> Work instructions
a: According to the text on the CPN (Unified Socialist), why did the party receive its certificate of registration on 25 August? Answer in one to three sentences.
b: Write a continuation of the text on the CPN (Unified Socialist), beginning right after its final sentence.

The Communist Party of Nepal (Unified Socialist) (), abbreviated as CPN (Unified Socialist) is a political party in Nepal led by former Prime Minister Madhav Kumar Nepal. As of March 2022, the party had voted in favour of Dahal government and is an important ally in the governing coalition.

Former Prime Minister Madhav Kumar Nepal is the chairman of the party and former Prime Minister Jhala Nath Khanal serves as the senior leader. The party was officially registered at the Election Commission, Nepal on 18 August 2021 while it received its certificate of registration on 25 August when the Election Commission verified its application with signature of more than twenty percent in both central committee and federal parliamentary party.

Ideology 
The party's ideology consists of Marxism–Leninism and support for a multi-party system. The party also favors socialist-oriented economy.

History

Formation 

The President of Nepal, on the recommendation of the council of ministers issued second amendment on political parties related act on 18 August 2021 relaxing the requirements to split parties with 20 percent or more members of the Parliamentary Party and the Central Committee of the political party.

This same amendment opened the way to formalize the splits caused due to the dispute between two factions of Janata Samajbadi Party, Nepal and CPN(UML) respectively. The CPN(UML) faction led by Madhav Kumar Nepal and Jhala Nath Khanal which had a long dispute with CPN(UML) chairman KP Sharma Oli had applied to register their party by the name ''CPN (Unified Socialist)'' with the Election Commission. However, the Election Commission requested him not to register under a preregistered name by including some adjectives.

At the time of the launch of the party, leaders claimed to have 31 members in the two national houses of parliament including 23 from House of Representatives  and 8 from National Assembly. A Central Committee with 95 members was announced as well. However, many politicians of the mother party CPN(UML) hadn't finalised their decision yet including party less leader Bam Dev Gautam. Madhav Kumar Nepal was announced to act as the coordinator of the party.

The decision of Nepal to form a new party was however met with some criticism from within his own faction. The second generation leaders close to him boycotted the decision except party secretary Jeevan Ram Shrestha and Ram Kumari Jhakri. Leaders including Ghanashyam Bhusal and Yogesh Bhattarai sided with KP Sharma Oli for party unity. This faction included leaders like Yubaraj Gyawali, Asta Laxmi Shakya, Bhim Rawal, Ghanashyam Bhusal, Gokarna Bista, Bhim Acharya, Yogesh Bhattarai and standing committee members including Surendra Pandey, Raghuji Panta and Amrit Bohora. They even attended the standing committee meeting of 8th Bhadra which called upon Nepal faction for party unity for a final time and instructed CPN (UML) to fulfill their 10 points demand. Howeven the 10 point demand was never followed. Later Bhim Rawal and Ghanashyam Bhusal were ditched and side lined from the party after 10th general convention of former party for not following party supremo Oli.

On the same day (8th Bhadra), Nepal arranged a meeting where he presented the party's doctrine and announced that People's Multiparty Democracy would be their guiding philosophy.

Stored items from a collection
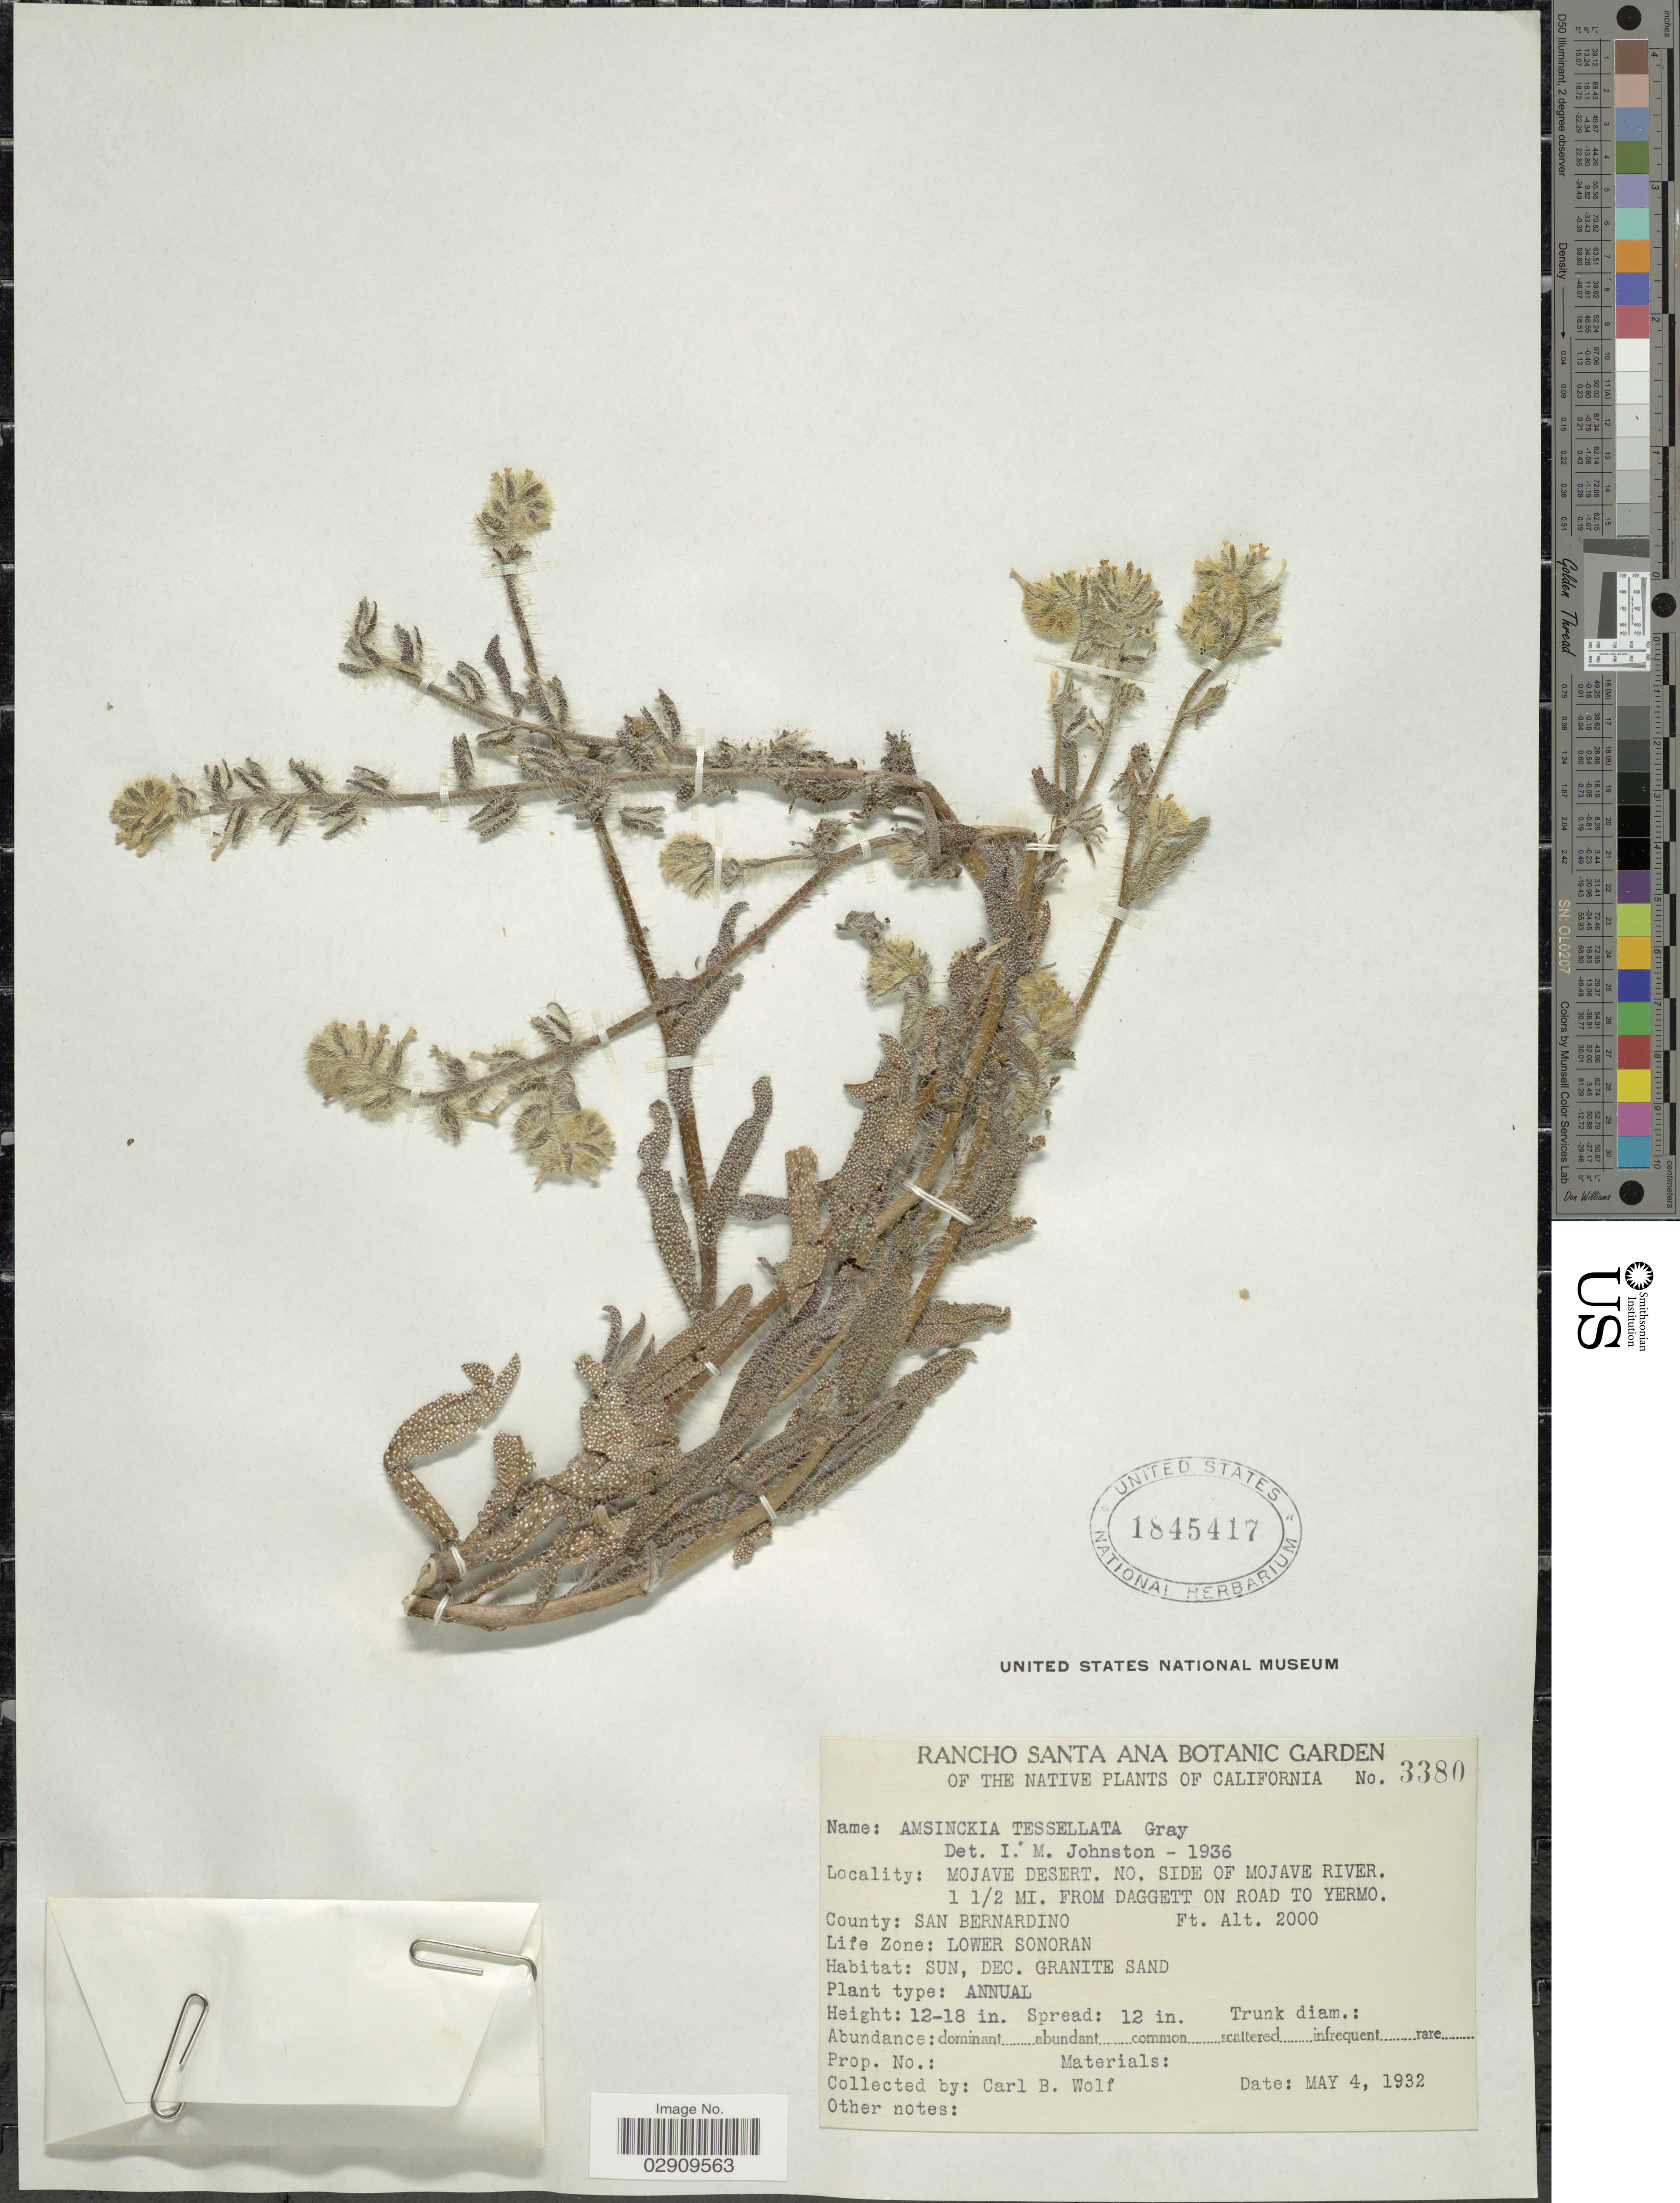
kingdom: Plantae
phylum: Tracheophyta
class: Magnoliopsida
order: Boraginales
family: Boraginaceae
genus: Amsinckia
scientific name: Amsinckia tessellata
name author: A. Gray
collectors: C. B. Wolf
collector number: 3380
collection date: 1932-05-04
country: United States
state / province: California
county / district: San Bernardino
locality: Mojave Desert. NO. side of Mojave River. 1 1/2 Mi. from Daggett on road to Yermo. County: San Bernardino. Life Zone: Lower Sonoran.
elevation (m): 610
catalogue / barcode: US 1845417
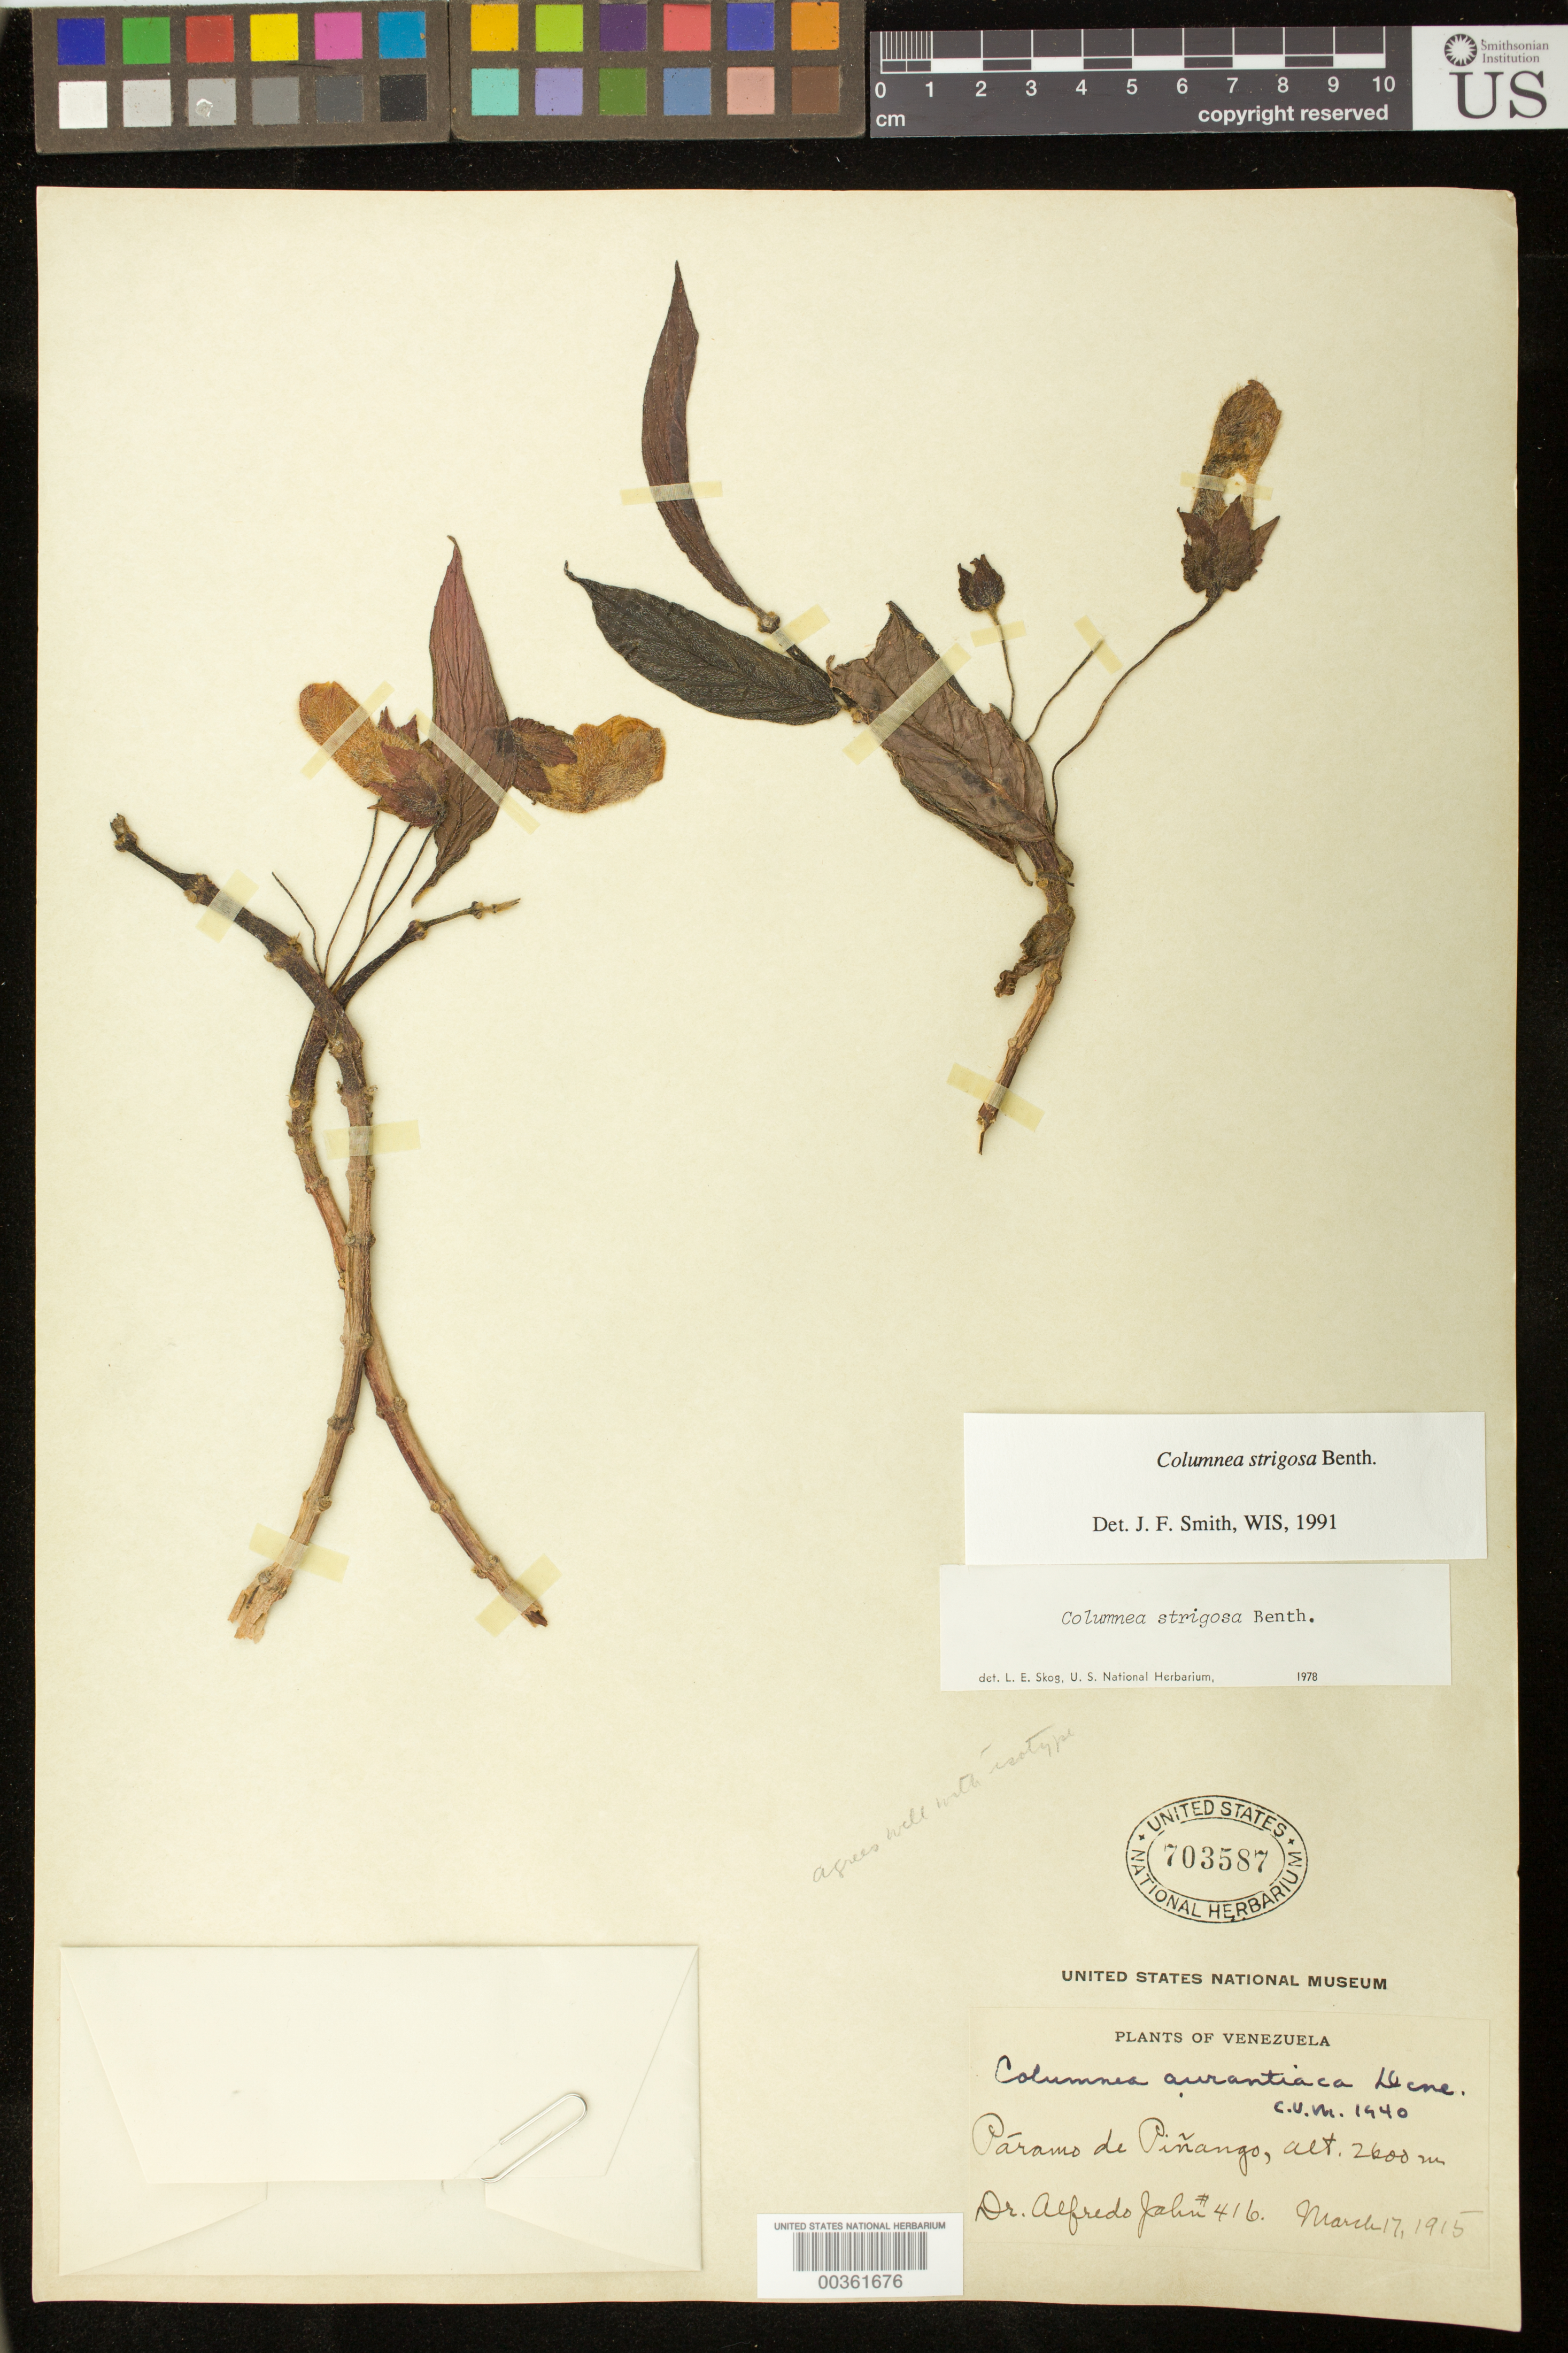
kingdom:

> Outputs by task
a: The party received its certificate on 25 August because that was when the Election Commission verified its application. The application carried the signatures of more than twenty percent of members in both the central committee and the federal parliamentary party.

b:
Party Authentication

Following the registration, the Election Commission had summoned CPN (Unified Socialist) on 9th Bhadra for authentication. As per the new provision the party had to present signatures 20% of either the central committee or the parliamentary party to authenticate the registration. The party was able to meet the threshold with 55 out of 205 members of the central committee and 9 out of 33 of the National Assembly and 24 out of 121 of House of Representatives.

Among these members, Pradeep Nepal, a central committee member who was earlier close to Oli, was present during signature session. The signature of Jhalanath Khanal who signed it from Delhi was counted although the Election Commission had rejected his previous request to accept such signatures as he had been in Delhi for his kidney transplant. However, the Election Commission rejected to accept the signatures of Som Prasad Pandey, Maya Gyawali, Tulsa Thapa and Sharada Devi Bhatta as they hadn't signed the earlier application for party registration. Letter a petition was filed at Supreme Court which allowed them to join the new party.

Organization development and first local election 
The party election just eight months after the party formation. In spit of a very short period of organization development, party caders got elected unopposed as chairperson of Kaike and Chharka Tangsong rural municipalities of Dolpa district which remained the highest won unopposed by any party. While the party went to election without alliance in Madhesh Province, the party won six local levels out of which four were from Rautahat, the home district of party chair Madhav Kumar Nepal. The party gave close contest to Nepali Congress. Here, the party won five municipalities and one rural municipality. The party won mayor of Pokhara Metropolitan city and Hetauda Sub-metropolitan city destroying red fort of CPN (UML). Although the party obtained support of alliance in numerous places, it was able to bag only twenty local levels signing that the party organization had still not developed as expected.

As a whole, the party won 20 heads, 24 deputy heads, 190 ward chairs and 753 ward members with a total of 986 seats throughout the country. The party went most successful in Madhesh Province where it bagged 6 heads, 5 deputy heads, 80 ward chairs and 310 ward members with a total of 401 seats and that too without any pre electoral alliance contributing to 40% of total national wins.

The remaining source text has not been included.